O'Bryan focuses on the conceptual framework of Orlan's work, exploring how it has investigated concepts that are generally seen in diametric pairs -- self / other, before / after, interior / exterior, beauty / the monstrous -- and how it creates tensions by occupying the middle ground between each of the poles. She examines concepts of the body such as the implications of turning it into an object and for looking inside it, its role in the formation of identity, and the relationship between surface and the contained. In particular, she discusses how women's bodies, and faces, are represented as bearers of a male-constructed "beauty" and recipients of the male gaze. O'Bryan considers the mythical figures of Medusa, Baubo, and Marsyas and what they reveal about identity and the gaze in Orlan's work. The author draws from an impressive array of scholars, utilizing film, feminist, and psychoanalytic theory and citing, among others, Derrida, Lacan, and Luce Irigary. She concludes the text with a fictitious "performative dialogue" with Orlan, comprised of quotations from various sources, including personal interviews.

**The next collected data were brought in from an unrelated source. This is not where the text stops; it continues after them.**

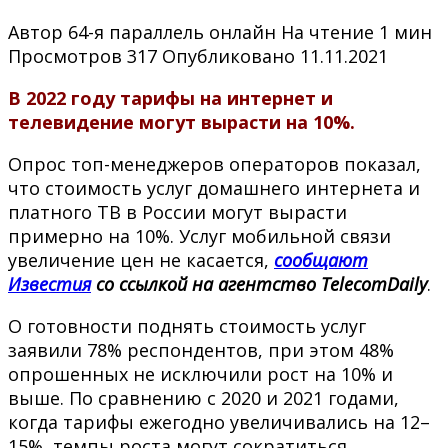
Автор
64-я параллель онлайн
На чтение
1 мин
Просмотров
317
Опубликовано
11.11.2021
В 2022 году тарифы на интернет и
телевидение могут вырасти на 10%.
Опрос топ-менеджеров операторов показал,
что стоимость услуг домашнего интернета и
платного ТВ в России могут вырасти
примерно на 10%. Услуг мобильной связи
увеличение цен не касается,
сообщают
Известия
со ссылкой на агентство TelecomDaily
.
О готовности поднять стоимость услуг
заявили 78% респондентов, при этом 48%
опрошенных не исключили рост на 10% и
выше. По сравнению с 2020 и 2021 годами,
когда тарифы ежегодно увеличивались на 12–
15%, темпы роста могут сократиться.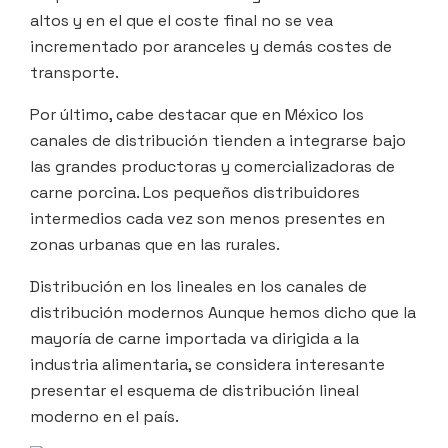
altos y en el que el coste final no se vea
incrementado por aranceles y demás costes de
transporte.
Por último, cabe destacar que en México los
canales de distribución tienden a integrarse bajo
las grandes productoras y comercializadoras de
carne porcina. Los pequeños distribuidores
intermedios cada vez son menos presentes en
zonas urbanas que en las rurales.
Distribución en los lineales en los canales de
distribución modernos Aunque hemos dicho que la
mayoría de carne importada va dirigida a la
industria alimentaria, se considera interesante
presentar el esquema de distribución lineal
moderno en el país.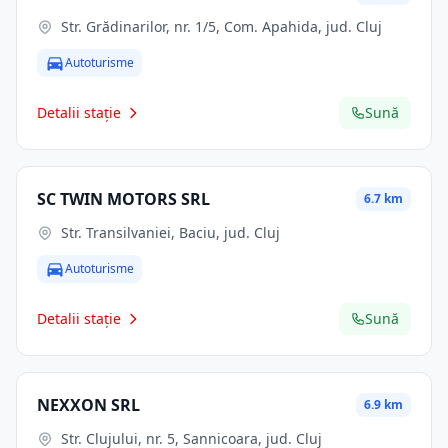
Str. Grădinarilor, nr. 1/5, Com. Apahida, jud. Cluj
Autoturisme
Detalii stație
Sună
SC TWIN MOTORS SRL
6.7 km
Str. Transilvaniei, Baciu, jud. Cluj
Autoturisme
Detalii stație
Sună
NEXXON SRL
6.9 km
Str. Clujului, nr. 5, Sannicoara, jud. Cluj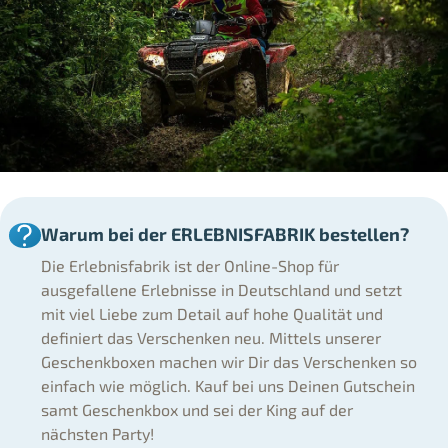
Warum bei der ERLEBNISFABRIK bestellen?
Die Erlebnisfabrik ist der Online-Shop für
ausgefallene Erlebnisse in Deutschland und setzt
mit viel Liebe zum Detail auf hohe Qualität und
definiert das Verschenken neu. Mittels unserer
Geschenkboxen machen wir Dir das Verschenken so
einfach wie möglich. Kauf bei uns Deinen Gutschein
samt Geschenkbox und sei der King auf der
nächsten Party!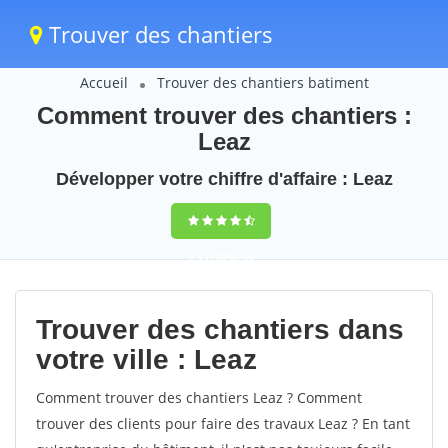
Trouver des chantiers
Accueil
Trouver des chantiers batiment
Comment trouver des chantiers :
Leaz
Développer votre chiffre d'affaire : Leaz
9,5
(100%)
34
votes
Trouver des chantiers dans
votre ville : Leaz
Comment trouver des chantiers Leaz ? Comment
trouver des clients pour faire des travaux Leaz ? En tant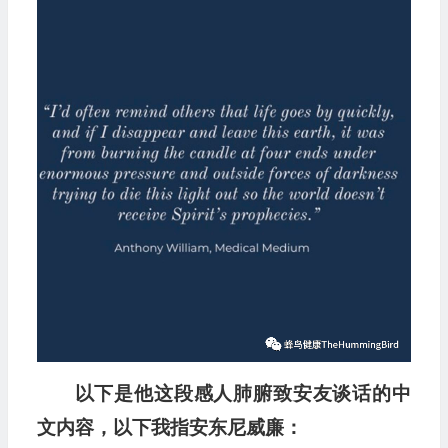
以下是他这段感人肺腑致安友谈话的中
文内容，以下我指安东尼威廉：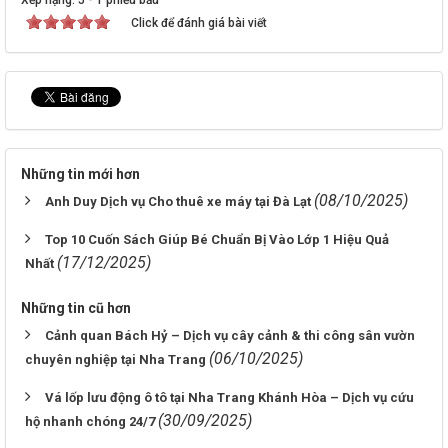
Xếp hạng:
5
-
1
phiếu bầu
Click để đánh giá bài viết
Những tin mới hơn
(08/10/2025)
Anh Duy Dịch vụ Cho thuê xe máy tại Đà Lạt
Top 10 Cuốn Sách Giúp Bé Chuẩn Bị Vào Lớp 1 Hiệu Quả
(17/12/2025)
Nhất
Những tin cũ hơn
Cảnh quan Bách Hỷ – Dịch vụ cây cảnh & thi công sân vườn
(06/10/2025)
chuyên nghiệp tại Nha Trang
Vá lốp lưu động ô tô tại Nha Trang Khánh Hòa – Dịch vụ cứu
(30/09/2025)
hộ nhanh chóng 24/7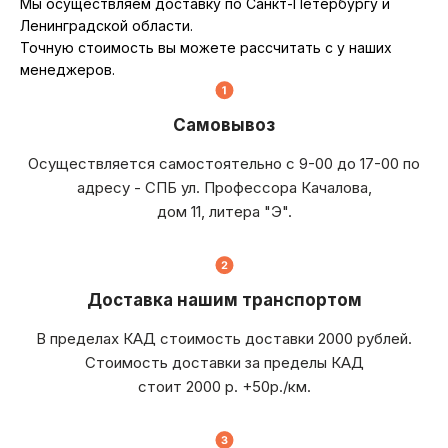
Мы осуществляем доставку по Санкт-Петербургу и
Ленинградской области.
Точную стоимость вы можете рассчитать с у наших
менеджеров.
Самовывоз
Осуществляется самостоятельно с 9-00 до 17-00 по
адресу - СПБ ул. Профессора Качалова,
дом 11, литера "Э".
Доставка нашим транспортом
В пределах КАД стоимость доставки 2000 рублей.
Стоимость доставки за пределы КАД
стоит 2000 р. +50р./км.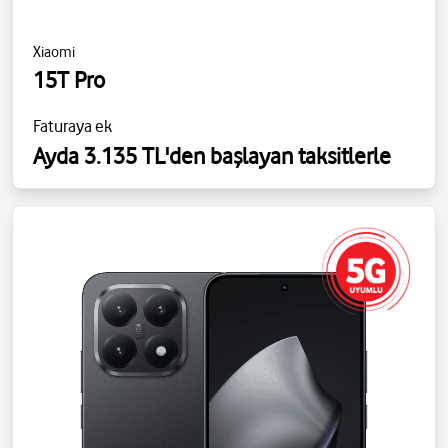
Xiaomi
15T Pro
Faturaya ek
Ayda 3.135 TL'den başlayan taksitlerle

Carnal Art is an intelligent, well-written discussion of Orlan's work and, at just under 200 pages, a relatively short read. Despite the highly theoretical nature of the material, O'Bryan's tone is engaging and her writing clear. Illustrated with black and white photos throughout and a central section of full-color plates, the book is by no means an exhaustive study of Orlan's oeuvre, but an excellent choice for anyone interested in a thoughtful discussion of the theory behind Orlan's art.